Hi everyone!

This week at the Applied Statistics Workshop we will be welcoming Mohammad Jalali, research faculty at MIT Sloan School of Management. He will be presenting work entitled A Flexible Method for Aggregation of Prior Statistical Findings.  Please find the abstract below and the full text here.

 

As usual, we will meet at noon in CGIS Knafel Room 354 and lunch will be provided.  See you all there!

 

-- Dana Higgins

 


Title: A Flexible Method for Aggregation of Prior Statistical Findings

Abstract: 
Rapid growth in scientific output requires methods for quantitative synthesis of prior research, yet current meta-analysis methods limit aggregation to studies with similar designs. Here we describe and validate Generalized Model Aggregation (GMA), which allows researchers to combine prior estimated models of a phenomenon into a quantitative meta-model, while imposing few restrictions on the structure of prior models or on the meta-model.
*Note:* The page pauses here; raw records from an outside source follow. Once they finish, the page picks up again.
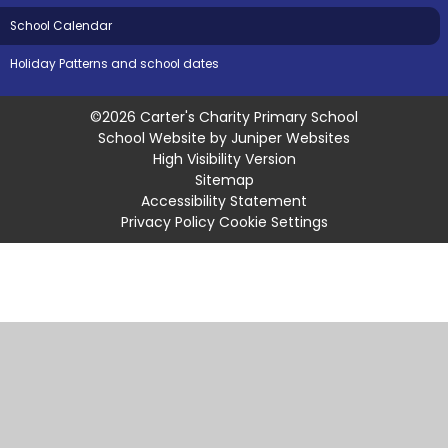
School Calendar
Holiday Patterns and school dates
©2026 Carter's Charity Primary School
School Website by
Juniper Websites
High Visibility Version
Sitemap
Accessibility Statement
Privacy Policy
Cookie Settings
Cookie Policy
This site uses cookies to store information on your computer.
Click
here for more information
Accept All
Manage Cookies
Deny All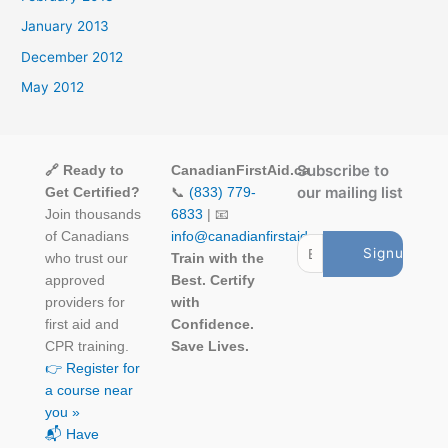
January 2013
December 2012
May 2012
Subscribe to
🔗 Ready to
CanadianFirstAid.ca
our mailing list
Get Certified?
📞
(833) 779-
Join thousands
6833
| 📧
of Canadians
info@canadianfirstaid.ca
who trust our
Train with the
approved
Best. Certify
providers for
with
first aid and
Confidence.
CPR training.
Save Lives.
👉 Register for
a course near
you »
📬 Have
In an empirical validation, building on 27 published equations from 16 studies, GMA provides a predictive equation for Basal Metabolic Rate that outperforms existing models, identifies novel nonlinearities, and estimates biases in various measurement methods. Additional numerical examples demonstrate the ability of GMA to obtain unbiased estimates from potentially mis-specified prior studies. Thus, in various domains, GMA can leverage previous findings to compare alternative theories, advance new models, and assess the reliability of prior studies, extending meta-analysis toolbox to many new problems.